De uitspraak van de rechtbank werd bevestigd, en het hoger beroep van de appellant werd ongegrond verklaard. De Afdeling oordeelde dat er geen aanleiding was voor een proceskostenveroordeling.

Uitspraak

200800850/1.
Datum uitspraak: 26 november 2008
AFDELING
BESTUURSRECHTSPRAAK
Uitspraak op het hoger beroep van:
[appellant], wonend te [woonplaats],
tegen de uitspraak in zaak nr. 07/613 van de rechtbank Roermond van 24 december 2007 in het geding tussen:
[appellant] en [wederpartij]
en
het college van burgemeester en wethouders van Horst aan de Maas.
1. Procesverloop
Bij besluit van 13 maart 2007 heeft het college het door H.G.J. [appellant] gemaakte bezwaar tegen het besluit van 22 oktober 2003, waarbij aan [vergunninghouder] bouwvergunning is verleend voor het oprichten van een woning op het perceel [locatie] te [plaats] (hierna: het perceel), voor zover hier van belang, opnieuw ongegrond verklaard. Voorts heeft het college bij besluit van 13 maart 2007 vrijstelling verleend voor het oprichten van de woning op het perceel.

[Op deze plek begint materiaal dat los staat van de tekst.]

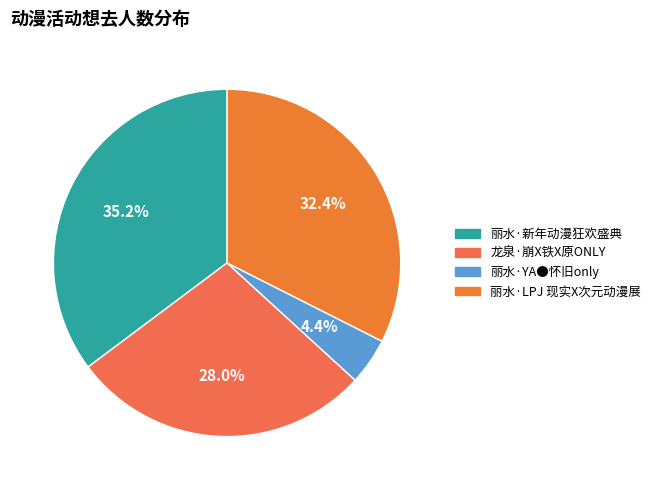

Combined, what portion of the pie is 丽水·YA●怀旧only and 丽水·新年动漫狂欢盛典?

39.6%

Bij uitspraak van 24 december 2007, verzonden op dezelfde dag, heeft de rechtbank Roermond (hierna: de rechtbank) de daartegen door [appellant] ingestelde beroepen ongegrond verklaard. Deze uitspraak is aangehecht.
Tegen deze uitspraak heeft [appellant] bij brief, bij de Raad van State ingekomen op 31 januari 2008, hoger beroep ingesteld. De gronden van het hoger beroep zijn aangevuld bij brief van 12 maart.
Het college heeft een verweerschrift ingediend.
[appellant] heeft een nader stuk ingediend. Dit is aan de andere partijen toegezonden.
De zaak is door een meervoudige kamer van de Afdeling verwezen naar een enkelvoudige.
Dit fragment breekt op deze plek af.